Friday, April 04, 2008

About my dad dying

Larry’s blogging again. Now I am too. The last one he did was about my dad dying.

Larry actually drew a picture of my dad on his death bed. It’s a beautiful picture even with the oxygen tube snaking up from a pillow like place at the right side of the page to a clear mask covering his nose and mouth.

One piece of supporting medical apparatus at a time, in keeping with my father’s wishes to not be kept alive if there was no reasonable chance of survival, the tube was eventually removed.

Driving back and forth from London for the two weeks we thought he might be okay then was going to die for sure we got into stopping at various Starbuck’s locations for Carmel Macchiatos with soy milk. We don’t usually drink coffee. Drinking all that sweet, soothing, milky coffee was a really nice thing about my dad dying.

The nurse wasn’t sure how long it was going to take my dad to die. It all depended. She was sitting outside of the room. At a certain point of progress, one of the other support staff had turned off the machines in the room showing his vital signs. I think the idea was to make it less macabre. What we didn’t realize, but which of course makes sense since watching over my dad dying was her job, the nurse was looking at an entire other set of machines showing his vital signs at the end of the hall.

She was being really nice but still being vague about the time line and it seemed like we were in a lull and might have to hunker down for a while so Larry went out to get some more excellent soy Carmel Macchiatos for us plus some regular coffee for my brother and sister.

I didn’t want to go in case I missed anything. Then it turned out my brother, sister and I all wanted to be able to see the vital signs so we had the nurse turn the machines back on. Which is when we noticed the heart rate numbers dipping really low which is when the nurse told us, yes, she’d noticed that happen a few times already and thought he might be going but that he’d fought his way back.

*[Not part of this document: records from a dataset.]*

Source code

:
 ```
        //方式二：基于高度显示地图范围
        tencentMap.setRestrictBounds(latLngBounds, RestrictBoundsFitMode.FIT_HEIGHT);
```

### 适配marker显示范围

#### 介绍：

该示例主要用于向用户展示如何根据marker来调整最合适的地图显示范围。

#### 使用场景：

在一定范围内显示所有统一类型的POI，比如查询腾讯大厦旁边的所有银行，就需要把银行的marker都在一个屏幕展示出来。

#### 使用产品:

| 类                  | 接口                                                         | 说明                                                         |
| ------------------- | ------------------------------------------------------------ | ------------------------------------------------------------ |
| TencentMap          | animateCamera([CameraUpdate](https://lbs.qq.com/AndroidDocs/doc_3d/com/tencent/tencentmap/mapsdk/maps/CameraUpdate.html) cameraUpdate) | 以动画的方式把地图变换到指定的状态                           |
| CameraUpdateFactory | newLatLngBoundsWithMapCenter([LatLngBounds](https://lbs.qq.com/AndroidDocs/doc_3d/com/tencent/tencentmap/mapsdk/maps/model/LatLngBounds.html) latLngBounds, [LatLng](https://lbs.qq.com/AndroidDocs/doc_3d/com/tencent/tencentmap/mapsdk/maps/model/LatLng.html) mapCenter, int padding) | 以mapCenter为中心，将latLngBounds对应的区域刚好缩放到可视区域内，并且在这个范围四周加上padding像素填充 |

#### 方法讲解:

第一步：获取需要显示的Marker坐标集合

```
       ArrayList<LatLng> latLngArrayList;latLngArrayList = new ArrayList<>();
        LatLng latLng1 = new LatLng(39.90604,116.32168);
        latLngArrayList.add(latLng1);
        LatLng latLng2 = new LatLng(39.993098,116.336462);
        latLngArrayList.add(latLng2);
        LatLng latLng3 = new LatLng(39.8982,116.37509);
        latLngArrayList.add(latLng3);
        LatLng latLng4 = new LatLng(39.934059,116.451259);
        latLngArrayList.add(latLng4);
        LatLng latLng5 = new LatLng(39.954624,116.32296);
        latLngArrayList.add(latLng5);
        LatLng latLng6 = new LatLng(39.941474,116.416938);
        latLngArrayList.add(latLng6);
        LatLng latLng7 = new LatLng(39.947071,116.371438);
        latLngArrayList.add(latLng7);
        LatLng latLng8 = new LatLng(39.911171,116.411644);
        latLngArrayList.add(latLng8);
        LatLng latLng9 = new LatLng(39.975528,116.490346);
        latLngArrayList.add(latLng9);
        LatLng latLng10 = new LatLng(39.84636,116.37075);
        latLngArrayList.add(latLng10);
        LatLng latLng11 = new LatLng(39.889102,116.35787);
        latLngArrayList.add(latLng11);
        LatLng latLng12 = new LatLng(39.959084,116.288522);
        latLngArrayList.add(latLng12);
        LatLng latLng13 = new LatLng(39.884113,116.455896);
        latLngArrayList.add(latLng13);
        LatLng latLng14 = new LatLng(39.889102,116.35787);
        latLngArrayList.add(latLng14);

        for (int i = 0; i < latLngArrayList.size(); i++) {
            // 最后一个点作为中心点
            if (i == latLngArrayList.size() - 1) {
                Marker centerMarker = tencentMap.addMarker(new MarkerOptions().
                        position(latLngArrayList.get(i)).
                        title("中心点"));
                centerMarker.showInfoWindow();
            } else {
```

Which at first made me think he’d fight his way back again but then he wasn’t.

I wished she’d said something earlier about this before Larry went out for the coffees.

The heart monitor was going down but then it stuck at the same low number, maybe thirty. I was looking away from it so I heard the nurse saying it first - that he was gone - before seeing the number zero. But then a few seconds later he breathed again, a big full breath, making me certain the nurse was wrong, my dad was still there. He was on his way back again. He was charging back. But the nurse said, no, that the big breath was just the death rattle.